See, the operative word here is "sold". He didn't scrap it, he just sold it to someone who wasn't hamstrung by Boris's legislation. It's still being used somewhere. The environment wasn't saved but a decent business was encumbered by a substantial cost which wasn't economically viable.

Great work, Boris.

My own business has experience of something similar, but fortunately we're big enough to survive it comfortably.
Immediately on placing them on eBay Motors, we were inundated with enquiries and could pick and choose which buyers were offering the most cash. They were all sold in no time at all with just the matter of collection to arrange. 
The last two exited our premises today ... bound for Ukraine. Two others have been taken to Ireland, with the last of the five now somewhere on its way to Zimbabwe! 
It would appear that although the UK has very strict emissions regulations to save the impending environmental catastrophe, they don't seem to be as harsh elsewhere.

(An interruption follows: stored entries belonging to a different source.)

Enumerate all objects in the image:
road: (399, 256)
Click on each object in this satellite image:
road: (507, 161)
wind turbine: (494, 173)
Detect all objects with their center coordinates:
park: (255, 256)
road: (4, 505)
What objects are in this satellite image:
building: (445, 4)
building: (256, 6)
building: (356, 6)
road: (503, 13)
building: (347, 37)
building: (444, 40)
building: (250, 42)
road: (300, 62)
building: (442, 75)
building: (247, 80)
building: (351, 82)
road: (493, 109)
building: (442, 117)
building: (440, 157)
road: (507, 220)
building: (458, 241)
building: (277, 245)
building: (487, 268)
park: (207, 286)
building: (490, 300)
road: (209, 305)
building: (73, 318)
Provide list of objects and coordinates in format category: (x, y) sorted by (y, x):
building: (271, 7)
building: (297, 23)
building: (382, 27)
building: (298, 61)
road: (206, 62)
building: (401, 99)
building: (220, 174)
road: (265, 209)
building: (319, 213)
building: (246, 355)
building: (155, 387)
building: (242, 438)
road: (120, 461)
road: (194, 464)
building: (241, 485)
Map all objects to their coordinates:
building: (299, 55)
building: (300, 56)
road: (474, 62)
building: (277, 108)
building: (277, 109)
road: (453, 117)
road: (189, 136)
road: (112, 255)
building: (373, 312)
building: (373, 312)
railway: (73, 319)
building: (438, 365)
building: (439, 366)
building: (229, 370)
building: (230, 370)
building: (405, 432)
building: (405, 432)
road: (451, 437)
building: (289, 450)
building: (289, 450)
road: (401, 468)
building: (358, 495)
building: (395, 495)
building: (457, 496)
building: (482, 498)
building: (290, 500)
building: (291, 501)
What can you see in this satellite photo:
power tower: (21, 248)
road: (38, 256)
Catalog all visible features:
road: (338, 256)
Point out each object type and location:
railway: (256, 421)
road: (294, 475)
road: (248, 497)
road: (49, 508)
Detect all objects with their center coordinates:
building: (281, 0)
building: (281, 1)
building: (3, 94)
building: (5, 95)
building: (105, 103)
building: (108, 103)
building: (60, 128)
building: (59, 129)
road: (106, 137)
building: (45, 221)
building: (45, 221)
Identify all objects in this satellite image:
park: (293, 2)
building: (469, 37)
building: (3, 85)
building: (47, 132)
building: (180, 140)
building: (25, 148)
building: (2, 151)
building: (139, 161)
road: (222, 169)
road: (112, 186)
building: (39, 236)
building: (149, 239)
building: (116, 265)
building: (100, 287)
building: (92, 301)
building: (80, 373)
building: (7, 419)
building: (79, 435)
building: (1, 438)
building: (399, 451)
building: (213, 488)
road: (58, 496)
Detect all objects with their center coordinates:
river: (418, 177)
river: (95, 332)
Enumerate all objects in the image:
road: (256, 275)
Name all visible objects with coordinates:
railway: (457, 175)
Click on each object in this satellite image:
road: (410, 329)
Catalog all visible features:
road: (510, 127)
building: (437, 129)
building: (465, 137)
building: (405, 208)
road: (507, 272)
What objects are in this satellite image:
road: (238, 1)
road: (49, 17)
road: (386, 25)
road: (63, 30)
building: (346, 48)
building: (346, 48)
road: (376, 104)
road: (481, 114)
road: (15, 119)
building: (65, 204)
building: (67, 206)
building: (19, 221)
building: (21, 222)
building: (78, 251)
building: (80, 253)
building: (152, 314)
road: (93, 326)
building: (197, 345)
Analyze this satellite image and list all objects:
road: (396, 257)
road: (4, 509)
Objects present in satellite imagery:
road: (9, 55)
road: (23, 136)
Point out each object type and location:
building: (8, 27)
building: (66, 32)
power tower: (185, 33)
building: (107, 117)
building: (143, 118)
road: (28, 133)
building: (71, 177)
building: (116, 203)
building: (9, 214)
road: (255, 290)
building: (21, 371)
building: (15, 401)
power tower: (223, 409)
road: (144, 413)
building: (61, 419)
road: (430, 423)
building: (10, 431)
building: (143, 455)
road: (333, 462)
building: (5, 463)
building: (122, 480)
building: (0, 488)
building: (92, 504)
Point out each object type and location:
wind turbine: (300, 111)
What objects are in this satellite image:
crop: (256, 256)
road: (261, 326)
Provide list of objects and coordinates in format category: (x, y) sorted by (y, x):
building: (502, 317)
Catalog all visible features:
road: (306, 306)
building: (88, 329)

I'm not too sure how this helps protect the polar bears, myself, unless the countries mentioned are somehow using a different atmosphere to us. Nope, I simply can't work out how re-arranging the planet's vehicular furniture is going to stop global warming. 
Naturally, accompanying the loss of those vehicles is the necessity to buy brand new (or very recent) replacements in order to get the most out of them before they too are declared obsolete by the state, and that, of course, increases our overheads.
End result is that - instead of paying taxes and being productive - the guy in question is working part time at the post office (claiming benefits as a result) and doing the odd job for cash if it's in his area and he can take his tools on the bus.

Now, I'm well aware that this guy has probably not played the situation as well as he could have done. I'm good enough with money that I'm confident I'd be able to source finance for a replacement or conversion under the same circumstances. However, this is a kitchen fitter we're talking here - one who is great with measurements but totally clueless when it comes to finance, especially when being self-employed in a time where bank lending is reported to be scarce.

The root problem, as usual, emanates from Brussels and their threat of fines for London if the city doesn't clean up to fit in with the EU's big, green save-the-planet plans. However, instead of passing these regulations reluctantly, Boris has embraced the idea and named it in his honour as The Mayor's Air Quality Strategy.

In the process, he has imposed massive costs on London taxi drivers for no discernible environmental benefit - in fact, it could be argued that all the new vehicles being manufactured will harm the planet more - and, as we see from the above, also adds costs to even the smallest of businesses. Some of which will obviously find it impossible to overcome.

Not much help on the transport score for the 'aspiration nation' from Boris, is there?